Walk down the street and the life records of everyone you encounter is visible on your own retina, thanks to a biosynthetic computer implant called The Mind's Eye and a vast grid known as The Ether.
This makes solving crime a breeze. Until, that is, Owen's jaded police detective discovers that someone has worked out how to hack into The Ether and edit the data.
He'd like to point the finger at Seyfried's enigmatic stranger. But she is a ghost in the system, an anonymous cypher who doesn’t appear on his Mind's Eye, or anywhere else.
And, as if this isn't bad enough, a string of bodies are turning up in her invisible wake...
The plot here is certainly futuristic, but writer-director Andrew Niccol gives it the patina of old-school film noir.

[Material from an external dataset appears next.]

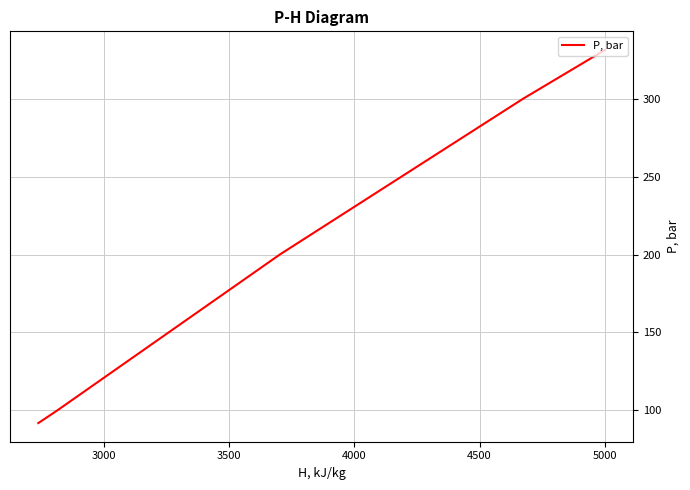

What is the smallest value displayed?

91.8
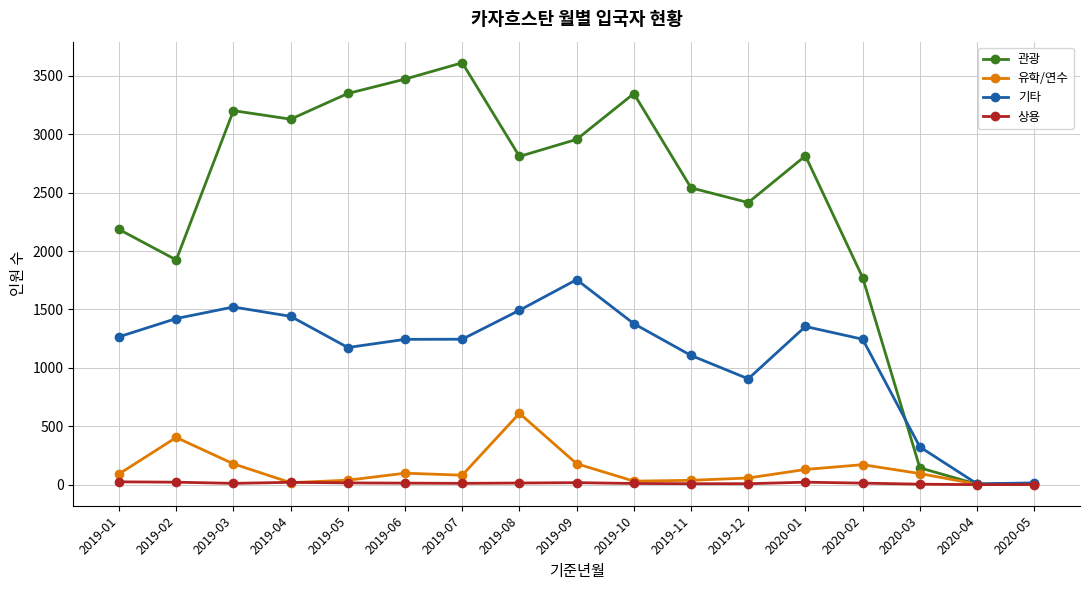

How many distinct data groups are displayed?

4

Appropriately enough, Owen's world-weary detective is a throwback to the vintage gumshoes of the past, while Seyfried's aura of mystery makes her an ideal femme fatale.

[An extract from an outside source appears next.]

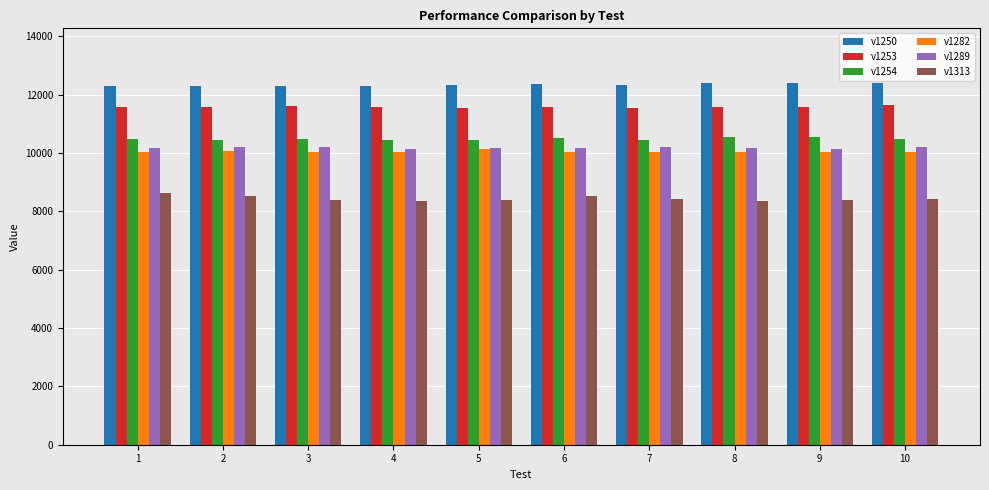

What are all the series names shown in the legend?

v1250, v1253, v1254, v1282, v1289, v1313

Not everything works, however. The film's look is moody enough, but it makes the drama rather airless. And the surprisingly raunchy sex scenes are rather jarring, as well.
Still, Niccol gets one important thing absolutely right. Just as film noir tapped into the social anxieties of the 1940s and 50s, Anon is spot on when it comes to our own growing angst about snooping and sharing.